About this task: Reproduce the line containing "left knee: (540, 307)" and every line after it through the end of the records. Include nothing else.

Provided data:
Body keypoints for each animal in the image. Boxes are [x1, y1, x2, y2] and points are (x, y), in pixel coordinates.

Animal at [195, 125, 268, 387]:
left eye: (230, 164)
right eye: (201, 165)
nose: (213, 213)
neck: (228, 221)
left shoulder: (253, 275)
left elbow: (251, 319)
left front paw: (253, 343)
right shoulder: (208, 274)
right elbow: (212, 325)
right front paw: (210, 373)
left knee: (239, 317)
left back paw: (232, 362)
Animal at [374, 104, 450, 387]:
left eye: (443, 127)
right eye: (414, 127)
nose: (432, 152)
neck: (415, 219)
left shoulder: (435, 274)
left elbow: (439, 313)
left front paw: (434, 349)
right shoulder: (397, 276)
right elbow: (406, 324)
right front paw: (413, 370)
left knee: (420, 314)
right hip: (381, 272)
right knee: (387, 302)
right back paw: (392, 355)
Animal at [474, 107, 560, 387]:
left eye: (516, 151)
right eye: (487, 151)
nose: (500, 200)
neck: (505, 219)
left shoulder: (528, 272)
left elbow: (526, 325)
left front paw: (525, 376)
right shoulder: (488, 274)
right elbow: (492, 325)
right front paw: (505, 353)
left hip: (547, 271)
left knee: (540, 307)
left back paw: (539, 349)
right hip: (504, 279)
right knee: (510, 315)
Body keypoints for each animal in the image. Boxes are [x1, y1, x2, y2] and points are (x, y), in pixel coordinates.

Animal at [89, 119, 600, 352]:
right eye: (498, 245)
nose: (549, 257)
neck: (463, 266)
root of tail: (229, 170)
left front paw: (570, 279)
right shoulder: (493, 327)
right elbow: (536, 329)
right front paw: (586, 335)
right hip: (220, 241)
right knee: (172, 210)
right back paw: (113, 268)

Response below:
left knee: (540, 307)
left back paw: (539, 349)
right hip: (504, 279)
right knee: (510, 315)
Body keypoints for each animal in the image. Boxes are [x1, y1, x2, y2] and points are (x, y), in pixel coordinates.

Animal at [89, 119, 600, 352]:
right eye: (498, 245)
nose: (549, 257)
neck: (463, 266)
root of tail: (229, 170)
left front paw: (570, 279)
right shoulder: (493, 327)
right elbow: (536, 329)
right front paw: (586, 335)
right hip: (220, 241)
right knee: (172, 210)
right back paw: (113, 268)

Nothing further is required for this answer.